### Given entries
++++++++
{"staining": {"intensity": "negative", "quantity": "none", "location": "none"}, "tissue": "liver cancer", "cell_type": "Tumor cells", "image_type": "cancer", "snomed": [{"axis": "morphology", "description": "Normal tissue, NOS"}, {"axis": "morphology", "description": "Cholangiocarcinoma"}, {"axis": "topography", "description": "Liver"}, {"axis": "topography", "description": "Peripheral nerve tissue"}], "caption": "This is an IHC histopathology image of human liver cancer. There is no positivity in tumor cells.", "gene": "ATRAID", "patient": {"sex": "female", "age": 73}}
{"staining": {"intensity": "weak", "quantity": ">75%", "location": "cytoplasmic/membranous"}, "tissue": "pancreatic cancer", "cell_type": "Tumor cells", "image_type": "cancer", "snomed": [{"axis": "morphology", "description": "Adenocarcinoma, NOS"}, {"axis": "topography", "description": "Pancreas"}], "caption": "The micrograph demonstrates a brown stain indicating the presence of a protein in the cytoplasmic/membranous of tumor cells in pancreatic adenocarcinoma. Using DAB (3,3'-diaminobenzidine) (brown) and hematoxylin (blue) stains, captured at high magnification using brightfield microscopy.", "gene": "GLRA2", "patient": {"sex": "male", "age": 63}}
++++++++
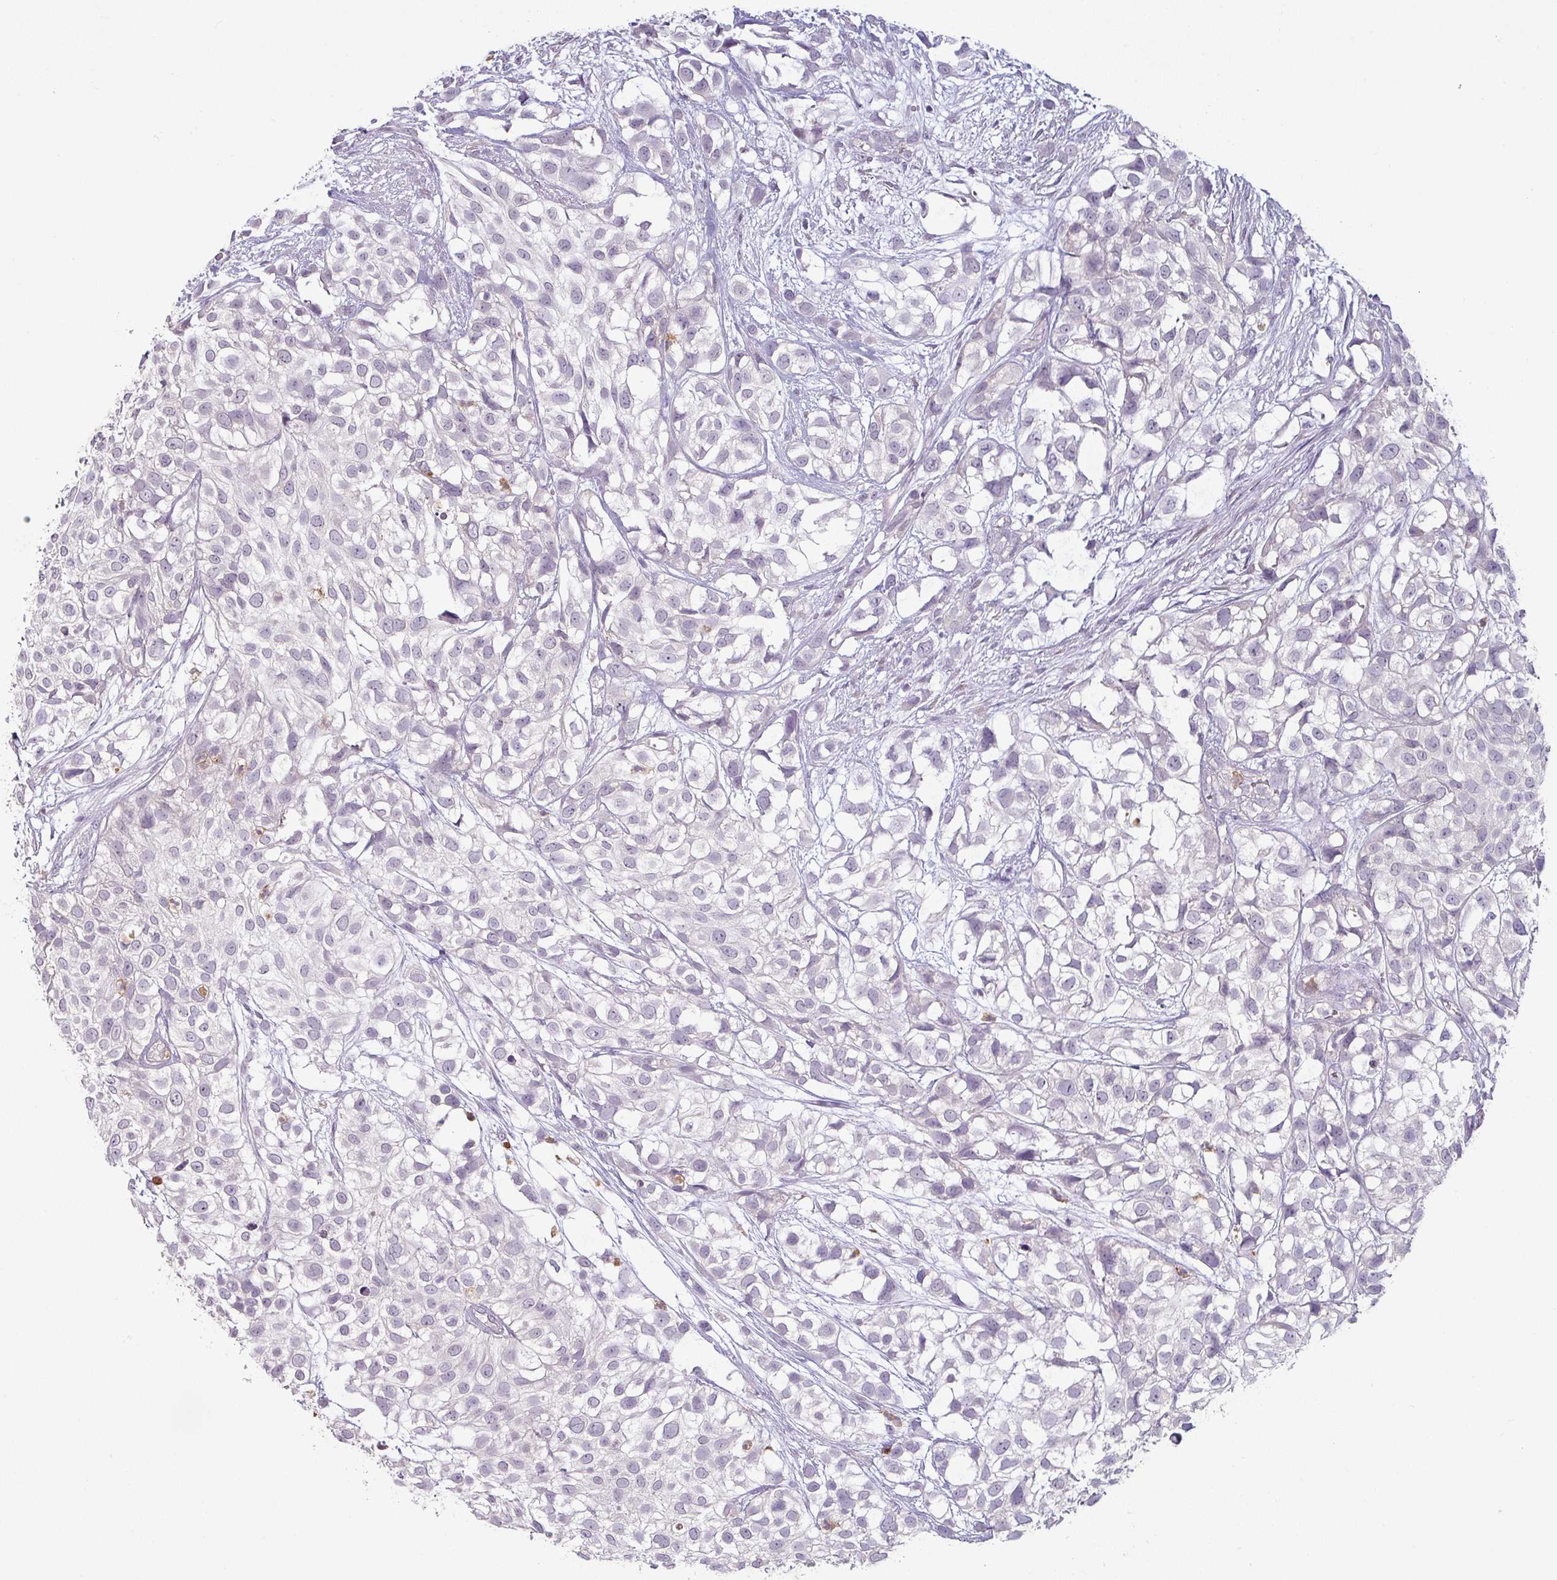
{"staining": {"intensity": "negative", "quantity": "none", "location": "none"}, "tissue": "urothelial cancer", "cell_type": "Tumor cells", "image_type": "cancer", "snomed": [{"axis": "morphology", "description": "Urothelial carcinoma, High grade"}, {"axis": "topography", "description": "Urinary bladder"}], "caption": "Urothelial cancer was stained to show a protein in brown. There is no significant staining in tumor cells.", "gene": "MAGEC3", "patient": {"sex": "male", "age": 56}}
++++++++
### What this task involves
Reproduce each line of the material in which the string "negative" occurs.

### Answer section
{"staining": {"intensity": "negative", "quantity": "none", "location": "none"}, "tissue": "liver cancer", "cell_type": "Tumor cells", "image_type": "cancer", "snomed": [{"axis": "morphology", "description": "Normal tissue, NOS"}, {"axis": "morphology", "description": "Cholangiocarcinoma"}, {"axis": "topography", "description": "Liver"}, {"axis": "topography", "description": "Peripheral nerve tissue"}], "caption": "This is an IHC histopathology image of human liver cancer. There is no positivity in tumor cells.", "gene": "ATRAID", "patient": {"sex": "female", "age": 73}}
{"staining": {"intensity": "negative", "quantity": "none", "location": "none"}, "tissue": "urothelial cancer", "cell_type": "Tumor cells", "image_type": "cancer", "snomed": [{"axis": "morphology", "description": "Urothelial carcinoma, High grade"}, {"axis": "topography", "description": "Urinary bladder"}], "caption": "Urothelial cancer was stained to show a protein in brown. There is no significant staining in tumor cells.", "gene": "MAGEC3", "patient": {"sex": "male", "age": 56}}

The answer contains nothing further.